While re-stringing and re-wigging are more or less run of the mill, every "injury" is different, and each case needs individual, often lengthy and painstaking attention.
Take the case of the Chinese theater doll with bound feet whose porcelain head had been broken into eight pieces. After putting the head back together, Irving put a wire in it to affix it more securely to the body. Now, he is working on the cosmetics, slowly buffing the clay face. "You have to do this gradually, otherwise you fracture the face," he explains. After buffing, he will paint the black lacquer on the Chinese doll's head.
"Lacquer dries too fast, so you have to really know how to work with it. But it's better than acrylic, which will chip off," he says. He recalls in great detail what was probably his most difficult case:
"It was a doll a woman sent to me from Virginia. It had an antique body that dated from about 1875 and was made from papier-mâché. I went over the surface, and it started to fall apart; it was dried up. She wanted me to repaint the body so she gave me a sample of the color she wanted. She asked me to make the body solid, because a very big, heavy head was to go on it. I told her I could replace the body and she said, 'No, I want that same body, it's a very rare antique. I'll pay any price.' So a week goes by and I'm thinking, 'How am I going to strengthen it so she can put the head on it?' But a couple of days later, I'm taking a shower before going to bed, and I say, 'I've just solved it!'
"I sawed every part in half; the body, the arms, the legs. Then I lined the inside with liquid slow-drying epoxy, and with a brush I lined the inside of all the parts and let them dry. Then I cemented the parts together making two halves a whole, and lined the outside with epoxy. Then I let it dry for 24 hours before I started sanding it down, grinding it seven or eight times to give it a smooth finish. I repainted it with about six coats of primer and strung it together with heavy elastic. I sent it to her and she put the head on. I got a call a couple of days later. 'Is that my original doll?' she asked. 'You know you are a miracle worker.' After that she sent me a box of candy with flowers."

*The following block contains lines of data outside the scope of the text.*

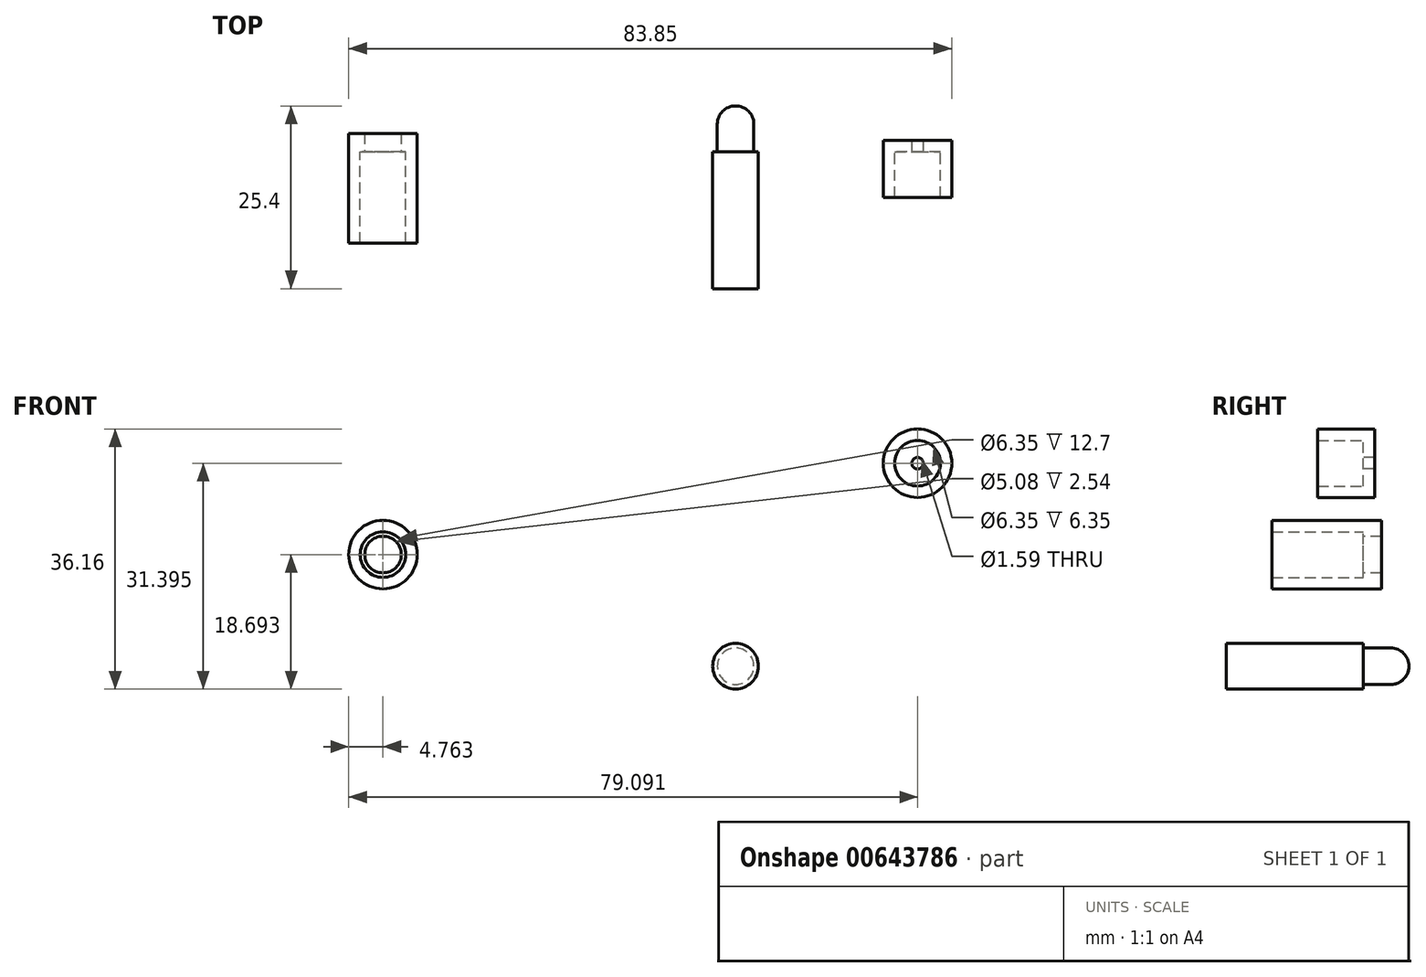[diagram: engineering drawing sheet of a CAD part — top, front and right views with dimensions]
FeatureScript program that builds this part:
annotation { "Feature Type Name" : "Feature", "Feature Type Description" : "" }
export const myFeature = defineFeature(function(context is Context, id is Id, definition is map)
    precondition{}
    {
        {
            var Q0;
            Q0=qCreatedBy(makeId("Front.planeOp"),FACE);
            var sketch = newSketch(context, id + "F0", { "sketchPlane" : qUnion([Q0])});
            skCircle(sketch, "E0", {"center": v(0, 0) * mm, "radius": 3.18 * mm});
            skCircle(sketch, "E1", {"center": v(0, 0) * mm, "radius": 2.54 * mm});
            skSolve(sketch);
        }
        {
            var Q0;
            Q0=makeQuery(id+"F0.imprint","IMPRINT",FACE,{"disambiguationData":[TD([[makeQuery(id+"F0.imprint","IMPRINT",EDGE,{"derivedFrom":sQuery(id+"F0.wireOp",EDGE,"E1")}),1.0]])]});
            var Q1;
            Q1=makeQuery(id+"F0.imprint","IMPRINT",FACE,{"disambiguationData":[TD([[makeQuery(id+"F0.imprint","IMPRINT",EDGE,{"derivedFrom":sQuery(id+"F0.wireOp",EDGE,"E0")}),1.0]])]});
            extrude(context, id + "F1", {"entities" : qUnion([Q0, Q1]), "depth" : 19.05 * mm, "offsetDistance" : 25.4 * mm});
        }
        {
            var Q0;
            Q0=makeQuery(id+"F0.imprint","IMPRINT",FACE,{"disambiguationData":[TD([[makeQuery(id+"F0.imprint","IMPRINT",EDGE,{"derivedFrom":sQuery(id+"F0.wireOp",EDGE,"E1")}),1.0]])]});
            extrude(context, id + "F2", {"entities" : qUnion([Q0]), "operationType" : NewBodyOperationType.ADD, "oppositeDirection" : true, "depth" : 6.35 * mm, "offsetDistance" : 25.4 * mm});
        }
        {
            var Q0;
            Q0=makeQuery(id+"F2.opExtrude","CAP_EDGE",EDGE,{"disambiguationData":[OSD([sQuery(id+"F0.wireOp",EDGE,"E1")])],"isStart":false});
            fillet(context, id + "F3", {"entities" : qUnion([Q0]), "radius" : 2.54 * mm, "tangentPropagation" : true, "allowEdgeOverflow" : false});
        }
        {
            var Q0;
            Q0=qCreatedBy(makeId("Front.planeOp"),FACE);
            var sketch = newSketch(context, id + "F4", { "sketchPlane" : qUnion([Q0])});
            skCircle(sketch, "E2", {"center": v(-49.03, 15.51) * mm, "radius": 4.76 * mm});
            skCircle(sketch, "E3", {"center": v(-49.03, 15.51) * mm, "radius": 3.18 * mm});
            skCircle(sketch, "E4", {"center": v(-49.03, 15.51) * mm, "radius": 2.54 * mm});
            skSolve(sketch);
        }
        {
            var Q0;
            Q0=makeQuery(id+"F4.imprint","IMPRINT",FACE,{"disambiguationData":[TD([[makeQuery(id+"F4.imprint","IMPRINT",EDGE,{"derivedFrom":sQuery(id+"F4.wireOp",EDGE,"E2")}),1.0]])]});
            extrude(context, id + "F5", {"entities" : qUnion([Q0]), "depth" : 12.7 * mm, "offsetDistance" : 25.4 * mm});
        }
        {
            var Q0;
            Q0=makeQuery(id+"F4.imprint","IMPRINT",FACE,{"disambiguationData":[TD([[makeQuery(id+"F4.imprint","IMPRINT",EDGE,{"derivedFrom":sQuery(id+"F4.wireOp",EDGE,"E3")}),1.0]])]});
            var Q1;
            Q1=makeQuery(id+"F4.imprint","IMPRINT",FACE,{"disambiguationData":[TD([[makeQuery(id+"F4.imprint","IMPRINT",EDGE,{"derivedFrom":sQuery(id+"F4.wireOp",EDGE,"E2")}),1.0]])]});
            extrude(context, id + "F6", {"entities" : qUnion([Q0, Q1]), "operationType" : NewBodyOperationType.ADD, "oppositeDirection" : true, "depth" : 2.54 * mm, "offsetDistance" : 25.4 * mm});
        }
        {
            var Q0;
            Q0=qCreatedBy(makeId("Front.planeOp"),FACE);
            var sketch = newSketch(context, id + "F7", { "sketchPlane" : qUnion([Q0])});
            skCircle(sketch, "E5", {"center": v(25.3, 28.22) * mm, "radius": 4.76 * mm});
            skCircle(sketch, "E6", {"center": v(25.3, 28.22) * mm, "radius": 3.18 * mm});
            skCircle(sketch, "E7", {"center": v(25.3, 28.22) * mm, "radius": 0.8 * mm});
            skSolve(sketch);
        }
        {
            var Q0;
            Q0=makeQuery(id+"F7.imprint","IMPRINT",FACE,{"disambiguationData":[TD([[makeQuery(id+"F7.imprint","IMPRINT",EDGE,{"derivedFrom":sQuery(id+"F7.wireOp",EDGE,"E5")}),1.0]])]});
            extrude(context, id + "F8", {"entities" : qUnion([Q0]), "depth" : 6.35 * mm, "offsetDistance" : 25.4 * mm});
        }
        {
            var Q0;
            Q0=makeQuery(id+"F7.imprint","IMPRINT",FACE,{"disambiguationData":[TD([[makeQuery(id+"F7.imprint","IMPRINT",EDGE,{"derivedFrom":sQuery(id+"F7.wireOp",EDGE,"E6")}),1.0]])]});
            var Q1;
            Q1=makeQuery(id+"F7.imprint","IMPRINT",FACE,{"disambiguationData":[TD([[makeQuery(id+"F7.imprint","IMPRINT",EDGE,{"derivedFrom":sQuery(id+"F7.wireOp",EDGE,"E5")}),1.0]])]});
            extrude(context, id + "F9", {"entities" : qUnion([Q0, Q1]), "operationType" : NewBodyOperationType.ADD, "oppositeDirection" : true, "depth" : 1.59 * mm, "offsetDistance" : 25.4 * mm});
        }
    });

Luis is getting ready to perform some eye surgery when the phone rings.
"No, this isn't New York Hospital, this is the New York Doll Hospital." <Pause> "Yes, I'm perfectly serious. But I'm sorry we can't take you, this is the New York Doll Hospital."
"Oh, every week, people make the same mistake and call thinking we're New York Hospital," explains Casas, who is getting ready to pop a pair of worn-out eyes out of a Chrissie doll.
Irving and Luis do get some "malpractice" cases in. The most common are dolls that someone who didn't know what they were doing tried to re-string. Another favorite home remedy seems to be using cement to put a doll's head back on; the problem is that the head won't turn once the cement dries.
"A woman brought in a head that had to be repainted and reworked. It dated from the Revolutionary War. One of her ancestors who had been with the northern army found it and brought it back with him. The paint was worn off and the eyes had been lost. It had molded hair so we had to open it up and put big glass eyes from that period back into it," recalls Irving. "It was a lot of work taking six months, but once it was finished it was beautiful. At that time it was my two sisters [since deceased] and myself working here. The three of us did everything. Most of it is common sense. Doll surgery is not a dying trade. It's a dead art."